The Washington Post’s ongoing love-bombing of John Dingell continued on Wednesday. Post reporter Ben Terris began promoting Dingell’s wife Debbie to take over his seat in Congress, with an announcement now expected on Friday – without one word focused on any Democrat or Republican challengers, and without any pushback to the notion that this House seat is Property of the Dingells.
The headline was “For Dingell, a life primed for politics: As wife of longtime lawmaker she’s ready to run to take over familiar reins.” It should be “one of the easier transitions to Congress,” proclaimed Terris the Post flower-petal tosser:
And as someone who has built up a network in D.C. and in her home state, it could just be one of the easier transitions to Congress.
“Everyone knows her, she knows the players, she knows how to get things done,” says Jack O’Reilly Jr., the mayor of Dearborn, Mich., which is in Rep. Dingell’s district. “It’s a great loss for us. . . . No one knows more about the federal government than [John Dingell]. But she’s been exposed to all that.”
Even before she has made her announcement, she already has major players in her corner. “Anyone who knows Debbie is dazzled by her intellect, her talent and her resolve to get the job done,” says Minority Leader Nancy Pelosi (D-Calif.)...
Her boosters will say that she’s just as active, perhaps more so, in Michigan.
“She’s one of the only people I know who can really be two places at the same time,” says Anita Dunn, who has worked as a consultant on various campaigns for John Dingell.
Adds Ann Stock, U.S. assistant secretary of state for educational and cultural affairs: “Every time you see her, she has glasses on the top of her head and a pen in her hand ready to go to work.

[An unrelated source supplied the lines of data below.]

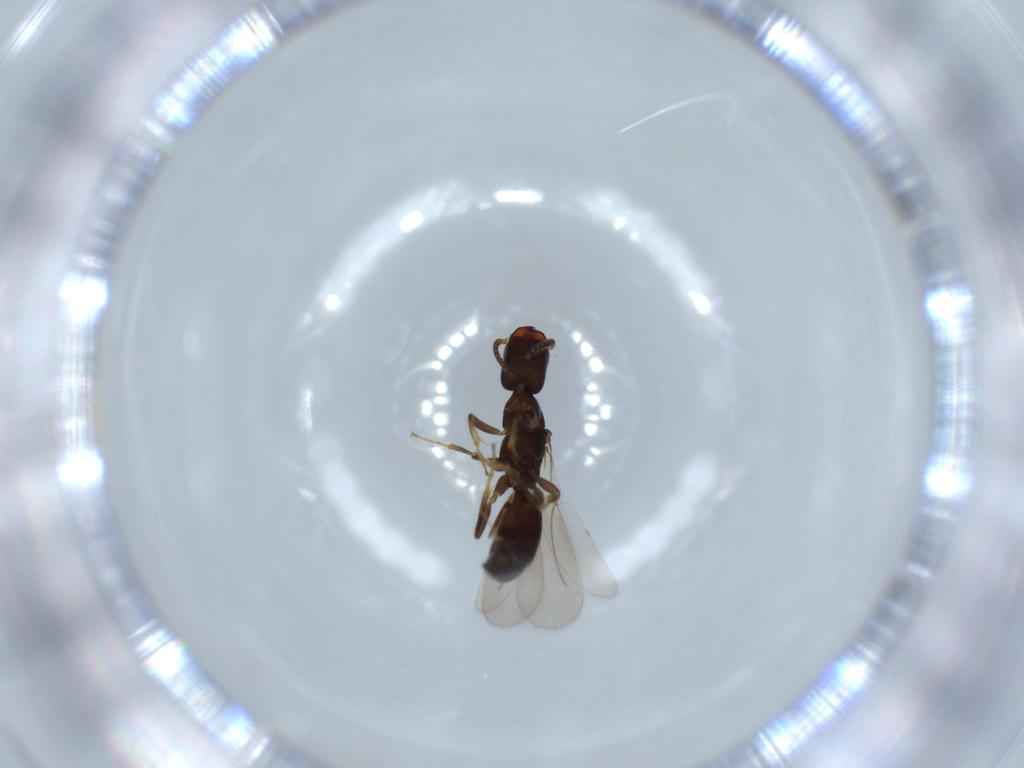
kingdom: Animalia
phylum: Arthropoda
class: Insecta
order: Hymenoptera
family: Bethylidae
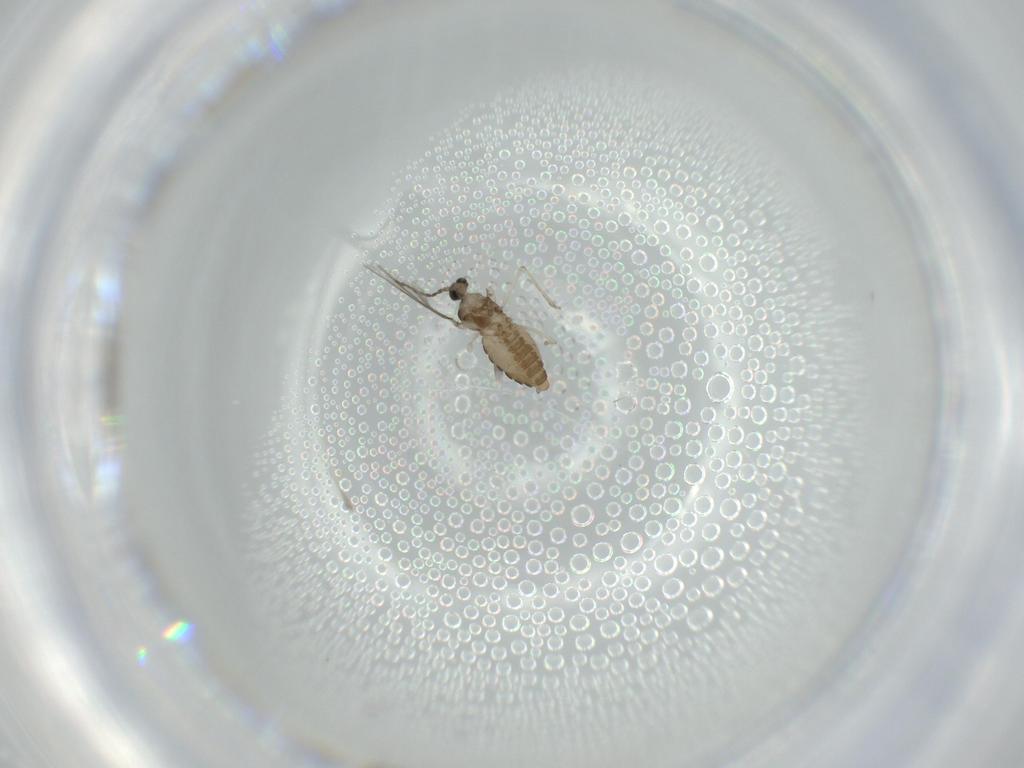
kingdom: Animalia
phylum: Arthropoda
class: Insecta
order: Diptera
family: Cecidomyiidae
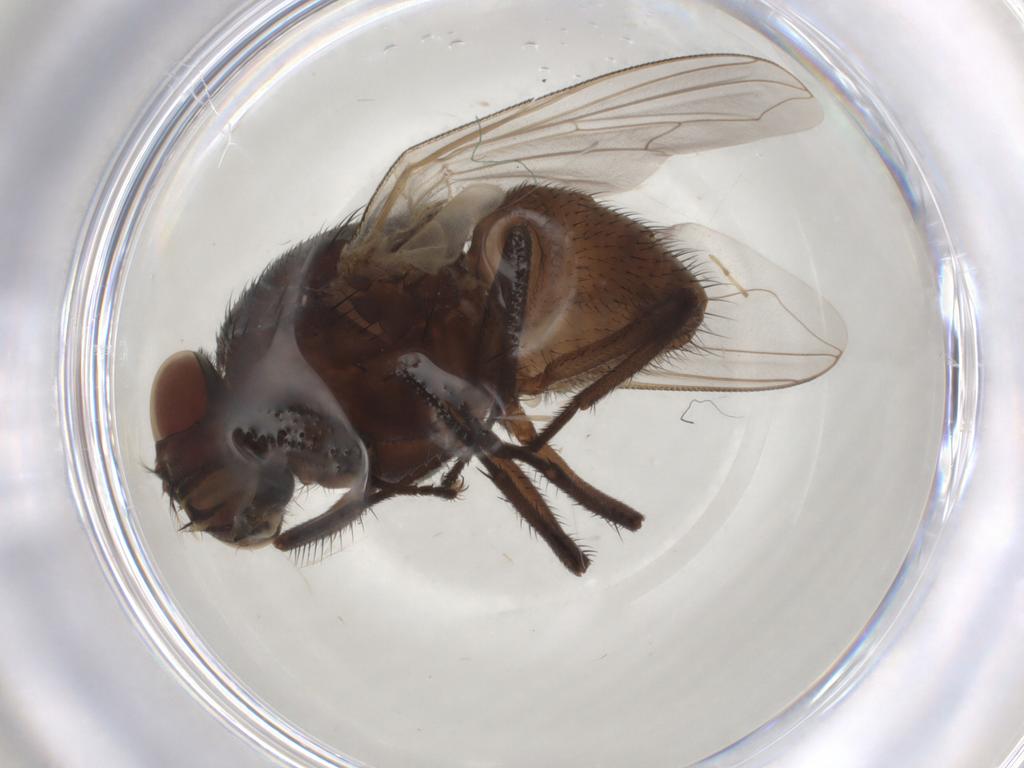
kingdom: Animalia
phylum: Arthropoda
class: Insecta
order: Diptera
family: Muscidae
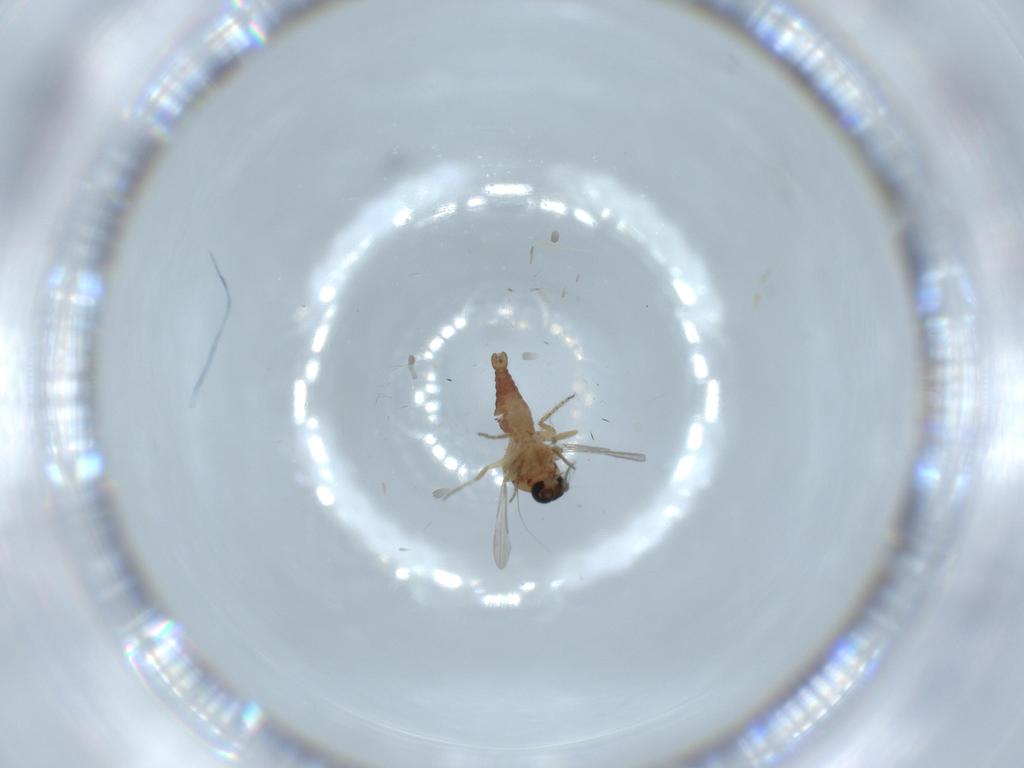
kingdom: Animalia
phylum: Arthropoda
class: Insecta
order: Diptera
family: Ceratopogonidae
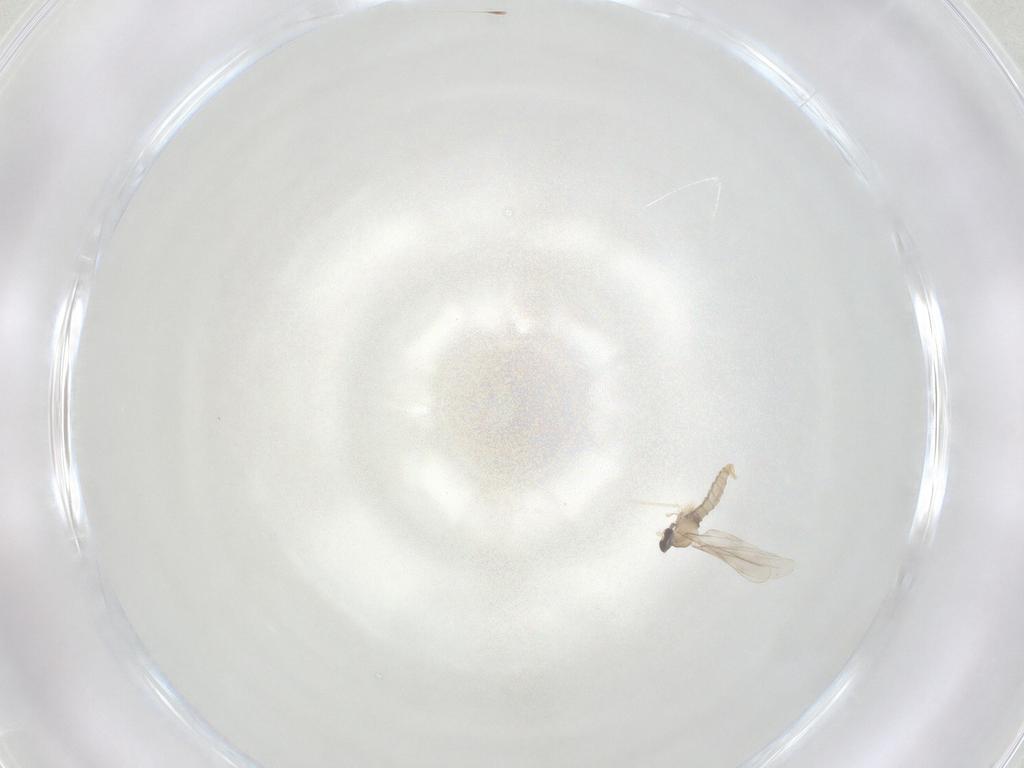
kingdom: Animalia
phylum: Arthropoda
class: Insecta
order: Diptera
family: Cecidomyiidae
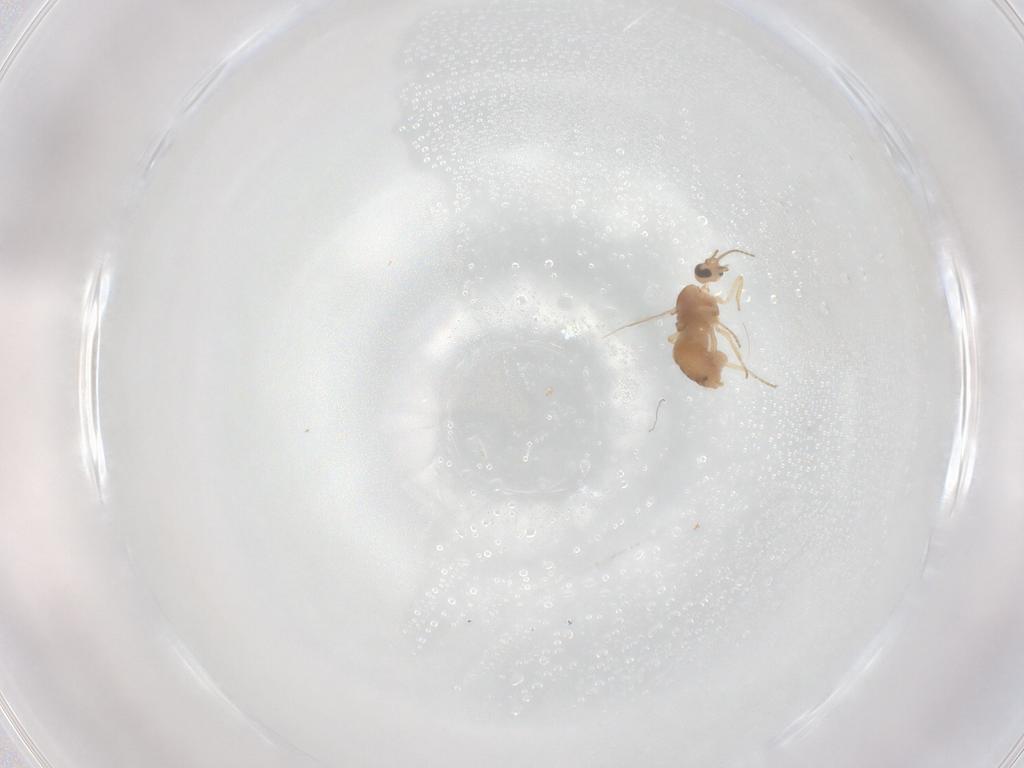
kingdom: Animalia
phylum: Arthropoda
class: Insecta
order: Diptera
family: Ceratopogonidae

Seriously, look at every picture.”
Terris talked to six experts who uniformly thought she was just terrific. He called her “royalty” to lay it on thick: “Dingell was something of Michigan royalty before she ever met her husband. Her maternal grandfather and his brothers started Fisher Body, a manufacturer that General Motors bought in 1926.”
Even the Post has loved her over the years: “In 2000, Al Kamen’s In the Loop column in The Washington Post made her a runner-up for one of that year’s Political Animal awards.” Whoop-dee-doo.
Terris ended this puffball piece with more gush:
“I can tell you firsthand I have heard people say, ‘If political people could embrace each other or have that sense of camaraderie among themselves, it would be very helpful,’ ” said Catherine Reynolds, a philanthropist and now one of the co-hosts of the luncheon. “Any time you can sit and break bread with someone, I think you can begin to understand their perspective and open up a relationship or dialogue.”
The goal of such an event may just be to make friends, to seek comity in an otherwise divided city. But of course, it has the added benefit of building a network. In D.C., where connections are currency, Dingell may be one of the richest women in town.
On top of that, the Post editorial page included a gushing tribute to John Dingell from Post assistant managing editor David Maraniss. Dingell had his interventionist fingers in every pie, and who doesn’t love that?
Thirty years ago, I spent a year studying Big John and his committee and never came close to running out of material. In Energy and Commerce, I wrote then, “day after day, crucial decisions are made affecting everyone who breathes, drinks, eats, smokes, watches TV and movies, listens to the radio, drives, plays the stock market, needs medical care, pays for insurance, enjoys sports, worries about hazardous waste and nuclear power plants, buys faulty products, rides the railroads, and gets buried.” That takes care of pretty much all of us, and that was before the advent of the Internet and its attendant technology, which would also fall under the committee’s purview.
Maraniss concluded: He had the stern exterior of a prosecutor or high school vice principal, precisely enunciating each syllable of every word as though he were issuing a proclamation from above, yet his favorite haunt outside the Rayburn building was the Kennedy Center, where he pursued his obsession with ballet. Not exactly lithe, this Big John, but he had a certain grace of loyalty and doggedness and authenticity that is now dancing off the stage, never to be repeated."